At 25th and Pennsylvania there arose such a clatter,
that strangers went running to see what was the matter.
To St. Stephen, Martyr church they went in a flash,
running as if it was a 50 yard dash.
Their finding, it stunned them, they stood still in awe,
and tried to make sense of the infant they saw.
A manger provided shelter to a new life,
that offered hope and salvation to a world filled with strife.
He grew to a young man and spoke without fear,
while the audience passed judgment that was final and severe.
Moving slower than a turtle his followers still came,
He taught them and preached and He called them by name.
"Now, Peter! Now Andrew! Now James and Bartholomew!
On Simon! On Philip! On Thomas and Matthew!
To the people called lepers! To the poor and down trodden!
Now move along! Move along!
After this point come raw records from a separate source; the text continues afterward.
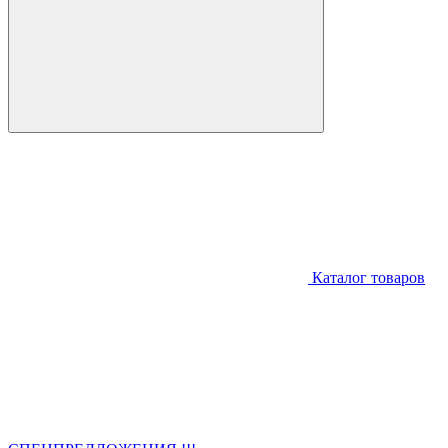
Каталог товаров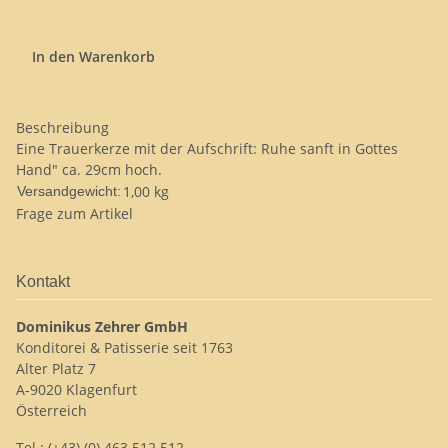
In den Warenkorb
Beschreibung
Eine Trauerkerze mit der Aufschrift: Ruhe sanft in Gottes
Hand" ca. 29cm hoch.
1,00 kg
Versandgewicht:
Frage zum Artikel
Kontakt
Dominikus Zehrer GmbH
Konditorei & Patisserie seit 1763
Alter Platz 7
A-9020 Klagenfurt
Österreich
Tel.: (+43) (0) 463 512 512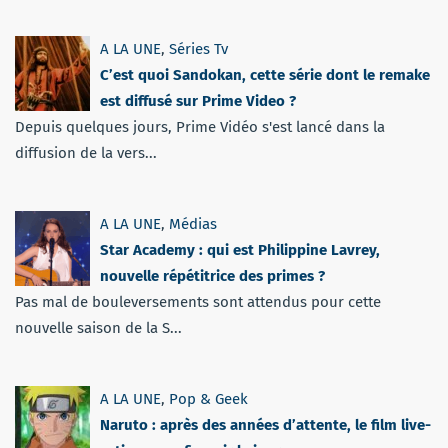
A LA UNE
,
Séries Tv
C’est quoi Sandokan, cette série dont le remake
est diffusé sur Prime Video ?
Depuis quelques jours, Prime Vidéo s'est lancé dans la
diffusion de la vers...
A LA UNE
,
Médias
Star Academy : qui est Philippine Lavrey,
nouvelle répétitrice des primes ?
Pas mal de bouleversements sont attendus pour cette
nouvelle saison de la S...
A LA UNE
,
Pop & Geek
Naruto : après des années d’attente, le film live-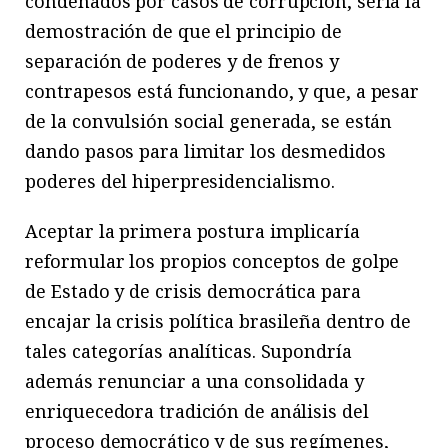
condenados por casos de corrupción, sería la
demostración de que el principio de
separación de poderes y de frenos y
contrapesos está funcionando, y que, a pesar
de la convulsión social generada, se están
dando pasos para limitar los desmedidos
poderes del hiperpresidencialismo.
Aceptar la primera postura implicaría
reformular los propios conceptos de golpe
de Estado y de crisis democrática para
encajar la crisis política brasileña dentro de
tales categorías analíticas. Supondría
además renunciar a una consolidada y
enriquecedora tradición de análisis del
proceso democrático y de sus regímenes,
These people are not rotten!
They simply do not know of my teachings and beliefs,
and they don't understand that my love gives relief."
So on to the villages the twelve they did walk,
spreading His word more through actions than talk.
And with each rising sun His following grew,
for the healing He promised turned out to be true.
His offer of Heaven and happiness a bound,
took the hearts of the wayward and turned them around.
Dressed in nothing but virtue from His head to His feet,
Jesus knew that His life would not end in defeat.
Two pieces of wood he carried on his back,
walking and falling while surrounded by flak.
His cheeks they were sunken, his mouth parched and dry,
His love remained shining like a star in the sky.
The Pharisees told Pilate what the deceiver once said,
"After three days He promised He would rise from the dead."
The Spirit did appear in the great upper room,
where disciples were sitting, some riddled with gloom.
Thomas had his doubts; a second coming seemed surreal,
so Christ showed his wounds for Thomas to feel.
Now Thomas no longer questioned Christ's special ways,
for Jesus was alive and still is every day!
The disciples often taught that, "He's right by our side,"
And followed with a reminder to let go of our pride.
The sun will announce that a new day begins,
so let us pause for a moment and acknowledge our sins.
Jesus freely forgives while He does all His work,
shaping us slowly to be less of a jerk.
So the next time you're down and life is not clear,
be quiet and be still and you'll find He is near.
My thoughts are now finished and I need to move on,
besides that my creativity is now totally gone!
I part with the hope that you'll keep Him in sight,
"Happy Christmas to all, and to all a good-night."